Tout ce qu’elle fait pour l’instant, c’est soulever la question d’une intrusion et mettre en garde les gens qui pourraient utiliser les documents.

Nous le prenons clairement comme un avertissement dirigé vers nous pour ne pas utiliser les informations dont nous disposons.

Une intimidation donc?

«Oui. Mais nous ne nous laissons pas intimider.

En effet, jeudi dernier sur RTL, vous annonciez que vous alliez bel et bien utiliser ces documents. Expliquez-nous votre approche.

«Quand des journalistes tombent sur des informations – et c’est tout le temps le cas –, il faut faire le tri entre les informations pertinentes et non pertinentes.

Certaines choses ont une grande envergure et d’autres sont plutôt dans le domaine de la sphère privée. Nous décidons tous les jours ce que nous allons annoncer à la radio, et vous, ce que vous allez écrire sur votre site.

Cette affaire ne se distingue pas de cette approche. Si nous trouvons dans les documents de la Chambre des informations que nous estimons être d’intérêt public, alors nous les publierons. Si nous trouvons des informations à caractère personnel, nous les traiterons évidemment dans le respect de la vie privée. Nous ne les publierons pas et ne contribuerons pas à la diffusion de ces informations.

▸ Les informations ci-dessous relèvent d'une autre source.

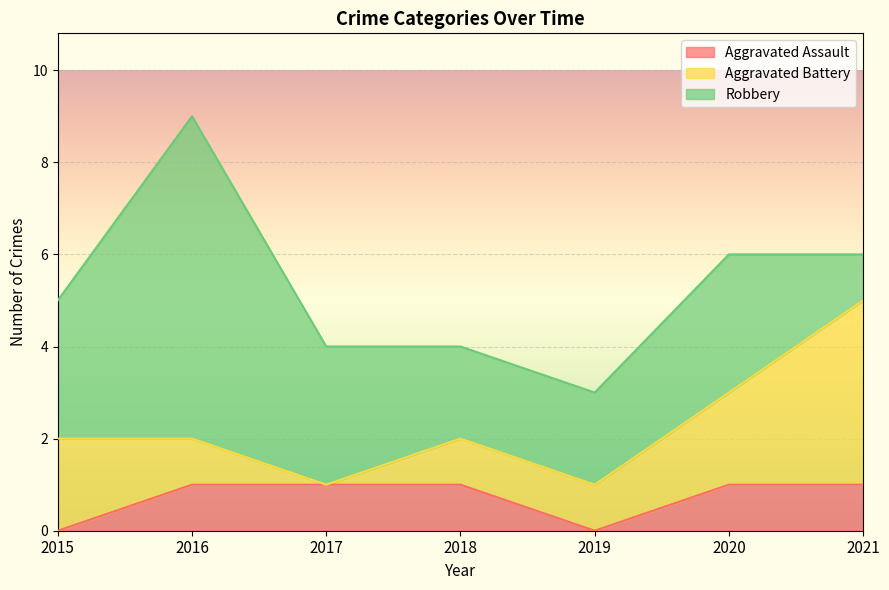

Which series has the widest spread of values?

Robbery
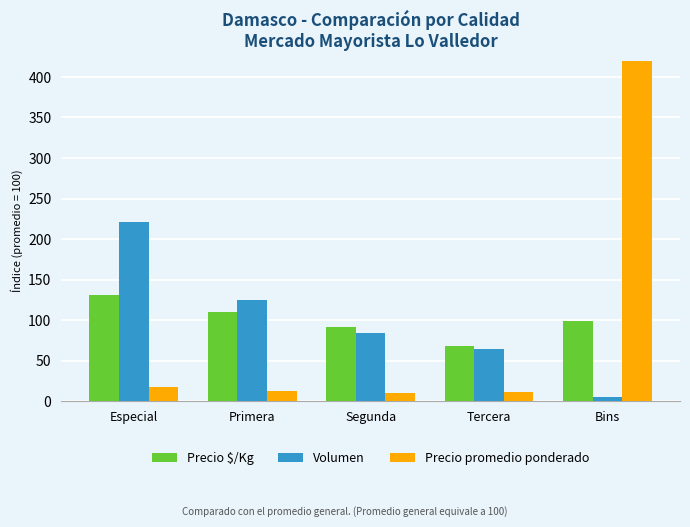

What is the label of the 3rd bar from the left?

Segunda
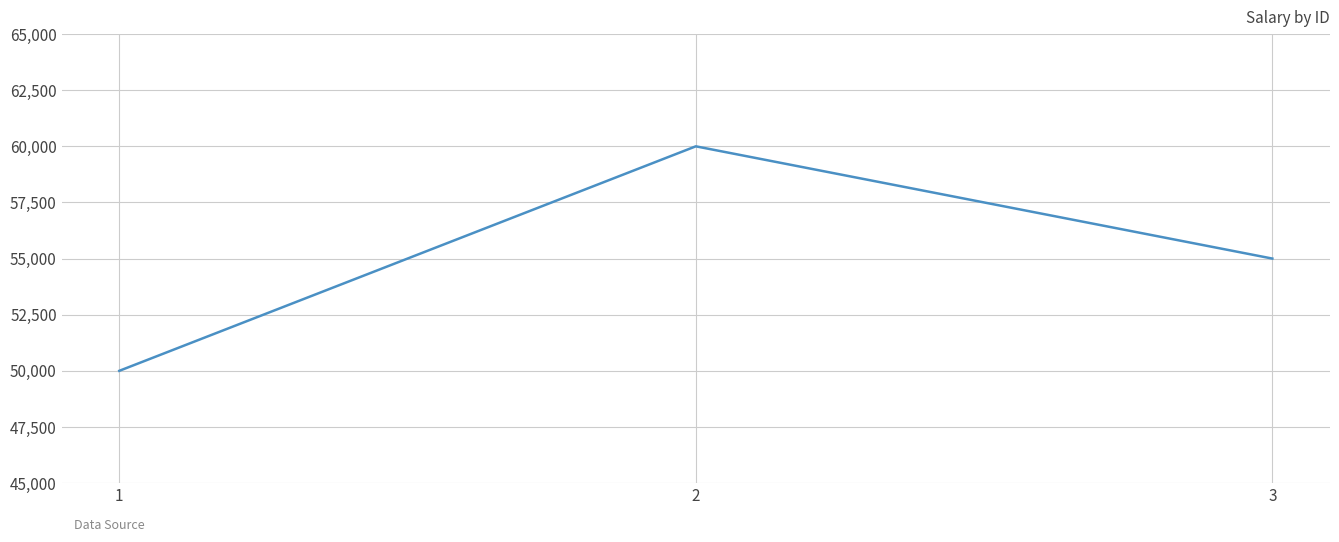

How many values are between 50000 and 60000?

3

Faut-il s’attendre à des révélations dans ces documents? Avez-vous encore beaucoup de documents à parcourir?

«Nous avons encore des choses à traiter et nous n’avons pas encore pu tout analyser dans le détail. Nous n’allons en tout cas certainement pas publier pour tirer vite.

Dernière question: est-ce que vous avez sollicité un conseil juridique au cas où vous seriez confrontés à des poursuites?

«Nous prenons l’affaire très au sérieux et nous sommes prêts.»